Last week we published an article sharing a massage therapist’s advice on how to work from home without hurting your back—but let’s be frank. We’re already two years into the pandemic. We’ve probably already spent our fair share of time hunched over laptops while sitting “crisscross-apple-sauce” on a couch or bed. We don’t just need to be instructed on the ideal WFH posture. We need to know how to correct the suboptimal WFH posture we’ve already established.
If you can relate, read on for some tips on how to deal with the painful effects of the two-year-long WFH slouch.
Try massage therapy
Massage therapy is often thought of as a luxury. Well, think again! Massage therapy is a worthy healthcare treatment that can help patients manage pain and correct damaging posture. If it’s within your means, then consider scheduling regular bodywork. According to licensed massage therapist Polly Brasch, “the more you get massages, the more it trains your muscles to relax faster and respond to less stressful stimuli.”

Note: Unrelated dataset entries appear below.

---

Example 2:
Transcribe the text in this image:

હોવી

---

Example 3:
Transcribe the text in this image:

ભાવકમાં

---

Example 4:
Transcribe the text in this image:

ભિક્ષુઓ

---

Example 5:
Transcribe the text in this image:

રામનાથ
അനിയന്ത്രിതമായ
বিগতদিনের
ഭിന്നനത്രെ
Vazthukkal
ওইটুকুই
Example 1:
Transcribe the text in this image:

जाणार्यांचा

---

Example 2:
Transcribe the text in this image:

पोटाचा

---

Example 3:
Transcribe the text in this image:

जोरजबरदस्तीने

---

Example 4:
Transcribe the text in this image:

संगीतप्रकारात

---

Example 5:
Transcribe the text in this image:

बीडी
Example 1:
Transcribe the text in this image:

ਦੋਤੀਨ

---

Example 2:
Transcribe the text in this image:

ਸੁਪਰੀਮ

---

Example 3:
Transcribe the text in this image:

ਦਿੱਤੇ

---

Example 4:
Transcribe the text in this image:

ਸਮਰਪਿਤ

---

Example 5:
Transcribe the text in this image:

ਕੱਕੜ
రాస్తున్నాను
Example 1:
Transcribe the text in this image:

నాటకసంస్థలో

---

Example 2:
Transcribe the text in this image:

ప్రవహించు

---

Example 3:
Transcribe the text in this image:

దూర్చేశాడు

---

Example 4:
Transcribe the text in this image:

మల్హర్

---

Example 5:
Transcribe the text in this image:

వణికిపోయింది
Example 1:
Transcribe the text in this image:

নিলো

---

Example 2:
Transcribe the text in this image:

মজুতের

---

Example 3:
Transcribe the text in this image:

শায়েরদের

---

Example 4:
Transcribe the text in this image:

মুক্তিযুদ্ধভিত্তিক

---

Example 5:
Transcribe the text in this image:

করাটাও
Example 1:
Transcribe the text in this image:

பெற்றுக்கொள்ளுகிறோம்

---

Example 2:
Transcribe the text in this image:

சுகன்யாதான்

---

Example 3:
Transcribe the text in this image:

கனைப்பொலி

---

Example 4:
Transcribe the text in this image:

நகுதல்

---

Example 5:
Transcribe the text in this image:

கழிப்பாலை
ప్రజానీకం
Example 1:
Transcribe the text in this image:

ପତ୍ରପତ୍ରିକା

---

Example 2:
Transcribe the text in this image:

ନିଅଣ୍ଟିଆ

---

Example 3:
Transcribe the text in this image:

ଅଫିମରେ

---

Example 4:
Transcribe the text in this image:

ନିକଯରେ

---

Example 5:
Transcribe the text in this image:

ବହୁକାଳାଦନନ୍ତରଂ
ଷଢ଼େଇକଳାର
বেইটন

If you, like many others, carry a lot of tension in your shoulders and neck, then blast it away with a couple of massages a week. Once the tension subsides, rework your schedule to a more manageable once every three or four weeks for maintenance.
See a physical therapist
Check your health insurance plan or employee benefits to see if physiotherapy is covered. If so, it could make these sessions a bit more affordable than massage therapy. Physical therapy is especially recommended if you’ve had injuries in the past, like herniated disks.
Hydrate and take movement breaks
Yet another reason to drink water: hydration helps with recovery! Brasch recommends setting a timer for every 15 or 20 minutes to remind yourself to get up, stretch, shake out your limbs, and sip some water. “After a few times, you will automatically start taking those breaks our bodies so desperately need to keep us energized and moving through our day.”
Experiment with new wellness treatments
Everybody is different. That is to say, every body is different, too, so what works for your roommate or friend may not be as effective for you. On top of massage therapy and physical therapy, Brasch recommends trying out body scrubs and bath soaks, which are perfect for alleviating inflammation and relaxing the nervous system. If you haven’t tried yoga yet, then give that a go and see how you feel. She is also seeing more clients book “lymphatic drainage massage, which corresponds with the stagnation that can come from poor posture.”